WHAT THIS TASK INVOLVES
Write out the data below exactly, from its first line to the line containing "- 🔭 I’m currently", that line included.

┏━━

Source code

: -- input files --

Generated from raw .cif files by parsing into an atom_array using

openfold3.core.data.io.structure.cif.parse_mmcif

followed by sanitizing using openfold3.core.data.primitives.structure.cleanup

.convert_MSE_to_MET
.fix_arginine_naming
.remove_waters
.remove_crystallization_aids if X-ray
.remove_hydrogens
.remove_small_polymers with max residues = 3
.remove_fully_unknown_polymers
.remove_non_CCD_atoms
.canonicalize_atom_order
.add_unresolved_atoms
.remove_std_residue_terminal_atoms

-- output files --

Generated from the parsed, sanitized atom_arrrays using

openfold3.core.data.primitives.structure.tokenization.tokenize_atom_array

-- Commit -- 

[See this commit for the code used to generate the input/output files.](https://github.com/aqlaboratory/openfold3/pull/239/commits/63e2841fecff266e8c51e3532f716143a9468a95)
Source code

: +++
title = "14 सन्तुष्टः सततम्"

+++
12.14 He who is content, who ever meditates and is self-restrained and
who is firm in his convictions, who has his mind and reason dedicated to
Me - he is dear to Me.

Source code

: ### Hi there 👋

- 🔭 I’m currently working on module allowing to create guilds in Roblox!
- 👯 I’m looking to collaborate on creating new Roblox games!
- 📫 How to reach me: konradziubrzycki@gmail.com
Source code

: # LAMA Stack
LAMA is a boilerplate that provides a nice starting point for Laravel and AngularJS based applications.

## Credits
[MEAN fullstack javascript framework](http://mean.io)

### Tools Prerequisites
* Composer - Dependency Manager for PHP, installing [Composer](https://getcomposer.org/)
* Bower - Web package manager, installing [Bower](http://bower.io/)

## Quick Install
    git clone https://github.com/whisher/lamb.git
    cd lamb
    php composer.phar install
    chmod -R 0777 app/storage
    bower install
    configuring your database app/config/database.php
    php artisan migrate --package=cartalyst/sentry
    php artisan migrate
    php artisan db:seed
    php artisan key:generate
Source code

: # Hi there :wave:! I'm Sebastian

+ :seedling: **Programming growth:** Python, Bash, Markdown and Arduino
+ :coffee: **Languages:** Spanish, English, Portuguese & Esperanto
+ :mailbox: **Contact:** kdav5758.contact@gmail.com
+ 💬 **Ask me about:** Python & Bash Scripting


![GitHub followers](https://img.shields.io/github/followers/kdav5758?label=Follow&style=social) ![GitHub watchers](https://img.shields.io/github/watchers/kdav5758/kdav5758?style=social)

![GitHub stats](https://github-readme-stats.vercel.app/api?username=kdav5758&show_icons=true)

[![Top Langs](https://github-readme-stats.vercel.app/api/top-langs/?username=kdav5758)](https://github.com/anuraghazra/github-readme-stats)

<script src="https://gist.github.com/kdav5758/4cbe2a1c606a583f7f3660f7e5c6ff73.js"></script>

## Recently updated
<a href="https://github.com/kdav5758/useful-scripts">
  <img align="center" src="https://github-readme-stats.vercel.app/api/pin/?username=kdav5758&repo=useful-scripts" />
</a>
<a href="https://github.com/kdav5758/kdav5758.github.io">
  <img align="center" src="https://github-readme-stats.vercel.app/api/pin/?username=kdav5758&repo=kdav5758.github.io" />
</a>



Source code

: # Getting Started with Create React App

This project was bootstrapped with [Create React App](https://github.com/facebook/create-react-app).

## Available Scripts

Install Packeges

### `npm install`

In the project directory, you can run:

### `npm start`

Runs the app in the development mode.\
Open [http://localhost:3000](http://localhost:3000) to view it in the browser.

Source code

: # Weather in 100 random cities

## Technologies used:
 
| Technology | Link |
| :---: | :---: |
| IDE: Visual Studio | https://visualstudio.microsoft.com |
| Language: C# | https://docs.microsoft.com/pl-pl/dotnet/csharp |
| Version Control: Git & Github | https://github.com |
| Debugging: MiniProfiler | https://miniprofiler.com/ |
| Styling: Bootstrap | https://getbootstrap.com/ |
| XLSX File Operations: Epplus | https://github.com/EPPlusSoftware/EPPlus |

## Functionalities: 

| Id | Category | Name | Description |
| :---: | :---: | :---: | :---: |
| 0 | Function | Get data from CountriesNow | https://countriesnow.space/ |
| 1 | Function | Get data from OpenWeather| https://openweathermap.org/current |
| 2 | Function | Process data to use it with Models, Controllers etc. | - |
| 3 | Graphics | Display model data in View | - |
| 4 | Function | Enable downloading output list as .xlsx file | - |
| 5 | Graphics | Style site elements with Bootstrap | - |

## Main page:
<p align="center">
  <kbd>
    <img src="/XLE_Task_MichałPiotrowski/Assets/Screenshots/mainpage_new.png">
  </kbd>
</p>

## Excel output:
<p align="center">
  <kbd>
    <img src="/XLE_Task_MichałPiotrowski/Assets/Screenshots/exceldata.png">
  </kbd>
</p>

┗━━

RESPONSE AREA
Source code

: -- input files --

Generated from raw .cif files by parsing into an atom_array using

openfold3.core.data.io.structure.cif.parse_mmcif

followed by sanitizing using openfold3.core.data.primitives.structure.cleanup

.convert_MSE_to_MET
.fix_arginine_naming
.remove_waters
.remove_crystallization_aids if X-ray
.remove_hydrogens
.remove_small_polymers with max residues = 3
.remove_fully_unknown_polymers
.remove_non_CCD_atoms
.canonicalize_atom_order
.add_unresolved_atoms
.remove_std_residue_terminal_atoms

-- output files --

Generated from the parsed, sanitized atom_arrrays using

openfold3.core.data.primitives.structure.tokenization.tokenize_atom_array

-- Commit -- 

[See this commit for the code used to generate the input/output files.](https://github.com/aqlaboratory/openfold3/pull/239/commits/63e2841fecff266e8c51e3532f716143a9468a95)
Source code

: +++
title = "14 सन्तुष्टः सततम्"

+++
12.14 He who is content, who ever meditates and is self-restrained and
who is firm in his convictions, who has his mind and reason dedicated to
Me - he is dear to Me.

Source code

: ### Hi there 👋

- 🔭 I’m currently working on module allowing to create guilds in Roblox!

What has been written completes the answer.